もちろんあります。では、フォアグラの料理をつくりましょう。塩茹でして皮をむいたビーツを「マルタンプーレ」のシードルビネガーと赤ワインビネガー、メープルシロップ、潰した黒胡椒と一緒に真空パックの袋に入れてマリネします。ビーツはブリュノワーズに刻んで、クラッシュしたフランボワーズ、それとトマトを湯むきして同じ大きさに刻んだものを加えて混ぜ合わせ冷たいタルタルにします。

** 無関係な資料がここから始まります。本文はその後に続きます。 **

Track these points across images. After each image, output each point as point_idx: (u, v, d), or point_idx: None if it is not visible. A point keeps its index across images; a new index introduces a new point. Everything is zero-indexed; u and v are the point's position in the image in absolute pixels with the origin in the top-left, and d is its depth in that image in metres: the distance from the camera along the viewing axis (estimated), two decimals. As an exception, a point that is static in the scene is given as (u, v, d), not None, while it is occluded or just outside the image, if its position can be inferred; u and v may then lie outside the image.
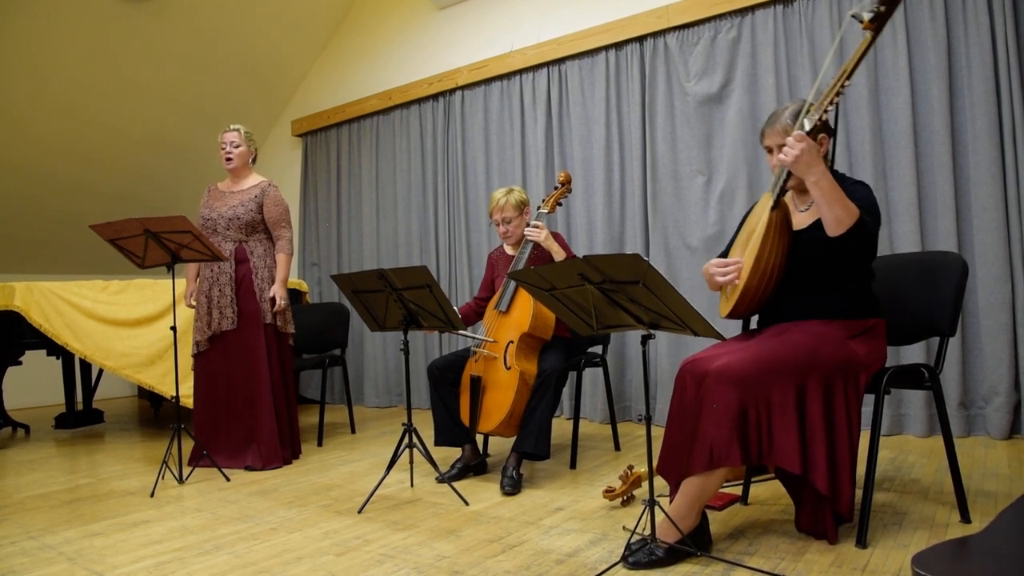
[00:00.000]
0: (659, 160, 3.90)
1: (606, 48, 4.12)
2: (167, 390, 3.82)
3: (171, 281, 3.27)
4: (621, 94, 4.08)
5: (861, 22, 1.76)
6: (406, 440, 2.63)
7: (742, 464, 1.81)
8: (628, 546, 1.85)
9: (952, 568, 0.95)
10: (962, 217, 3.13)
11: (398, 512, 2.44)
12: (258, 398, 3.23)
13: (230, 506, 2.61)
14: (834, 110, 1.88)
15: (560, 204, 3.14)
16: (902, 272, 2.26)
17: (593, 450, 3.34)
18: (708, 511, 2.11)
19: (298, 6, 5.25)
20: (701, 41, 3.79)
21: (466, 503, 2.50)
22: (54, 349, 4.12)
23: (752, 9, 3.64)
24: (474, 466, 2.92)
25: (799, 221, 2.03)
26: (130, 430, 4.54)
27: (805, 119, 1.85)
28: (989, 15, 3.05)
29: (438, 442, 2.91)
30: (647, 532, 1.84)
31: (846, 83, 1.80)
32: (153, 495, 2.79)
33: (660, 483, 2.16)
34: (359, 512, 2.45)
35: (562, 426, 3.81)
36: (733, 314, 2.08)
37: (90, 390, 4.73)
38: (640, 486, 2.40)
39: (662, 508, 1.87)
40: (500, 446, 3.31)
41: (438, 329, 2.67)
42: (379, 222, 5.23)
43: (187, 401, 3.43)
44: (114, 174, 5.48)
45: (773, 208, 1.94)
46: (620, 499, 2.37)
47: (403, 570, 1.89)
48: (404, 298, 2.56)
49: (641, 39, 3.99)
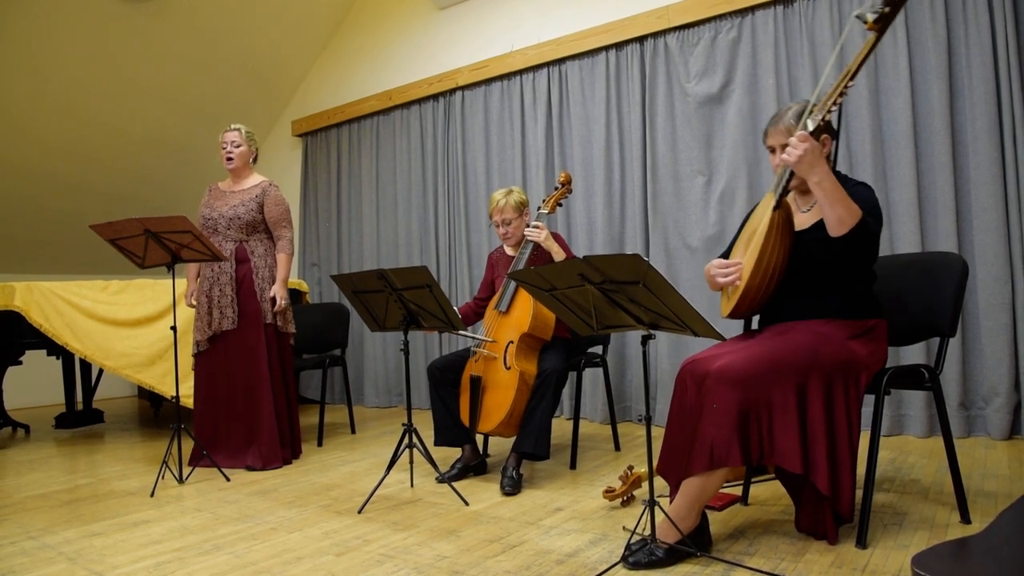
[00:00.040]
0: (659, 160, 3.90)
1: (606, 48, 4.12)
2: (167, 390, 3.82)
3: (171, 281, 3.27)
4: (621, 94, 4.08)
5: (865, 23, 1.76)
6: (406, 440, 2.63)
7: (742, 464, 1.81)
8: (628, 546, 1.85)
9: (952, 568, 0.95)
10: (962, 217, 3.13)
11: (398, 512, 2.44)
12: (258, 398, 3.23)
13: (230, 506, 2.61)
14: (837, 111, 1.88)
15: (560, 204, 3.14)
16: (902, 272, 2.25)
17: (593, 450, 3.34)
18: (708, 511, 2.11)
19: (298, 6, 5.25)
20: (701, 41, 3.79)
21: (466, 503, 2.50)
22: (54, 349, 4.12)
23: (752, 9, 3.65)
24: (474, 466, 2.92)
25: (801, 222, 2.03)
26: (130, 430, 4.54)
27: (808, 119, 1.85)
28: (989, 15, 3.05)
29: (438, 442, 2.91)
30: (647, 532, 1.84)
31: (850, 84, 1.80)
32: (153, 495, 2.79)
33: (660, 483, 2.16)
34: (359, 512, 2.45)
35: (562, 426, 3.81)
36: (734, 314, 2.08)
37: (90, 390, 4.73)
38: (640, 486, 2.40)
39: (662, 508, 1.87)
40: (500, 446, 3.31)
41: (438, 329, 2.67)
42: (379, 222, 5.23)
43: (187, 401, 3.42)
44: (114, 174, 5.48)
45: (775, 208, 1.94)
46: (620, 499, 2.37)
47: (403, 570, 1.89)
48: (404, 298, 2.56)
49: (641, 39, 3.99)
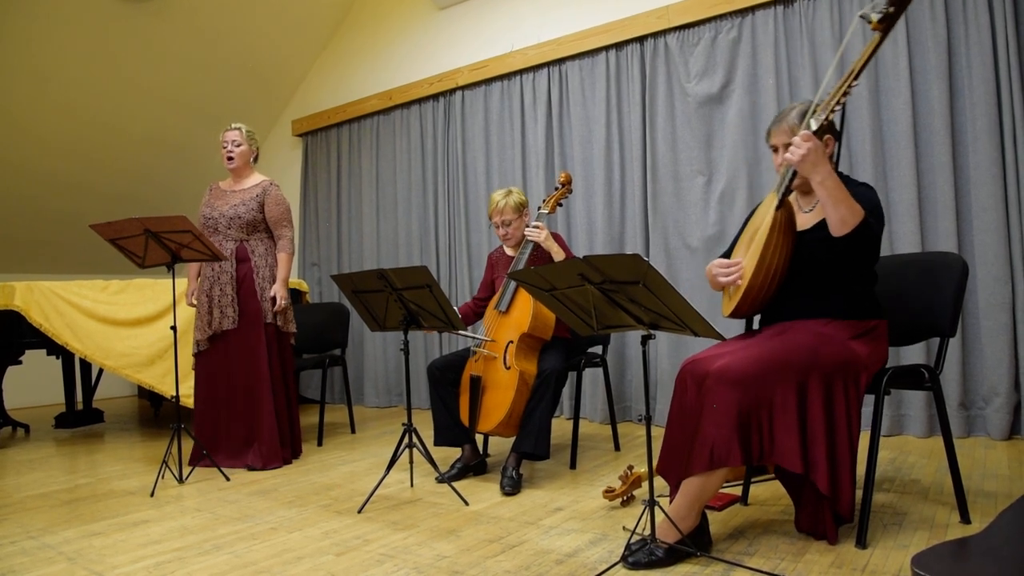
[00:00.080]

残った液体は鍋に入れて煮詰めて漉し、ソースにします。
生胡椒のみじん切りとエシャロット、「オルレアンマスタード」を加えて味つけし、セルクルの真ん中に敷き、小麦粉をつけて焼いたフォアグラをのせました。
シードルビネガーのナチュラルな香りがとてもよく、赤ワインビネガーと組み合わせることでコクが増し、フォアグラとの相性のよさを楽しめます。
やはり〝オルレアン製法〟でつくられたワインビネガーの世界は素晴らしいと思います。自他共に認める〝酸フェチ〟の私でも、今までナチュラルな酸味って具体的にどんな味かと聞かれると答えるのは難しかったのですが、ワインビネガーに関しては「マルタンプーレ」と答えられますね。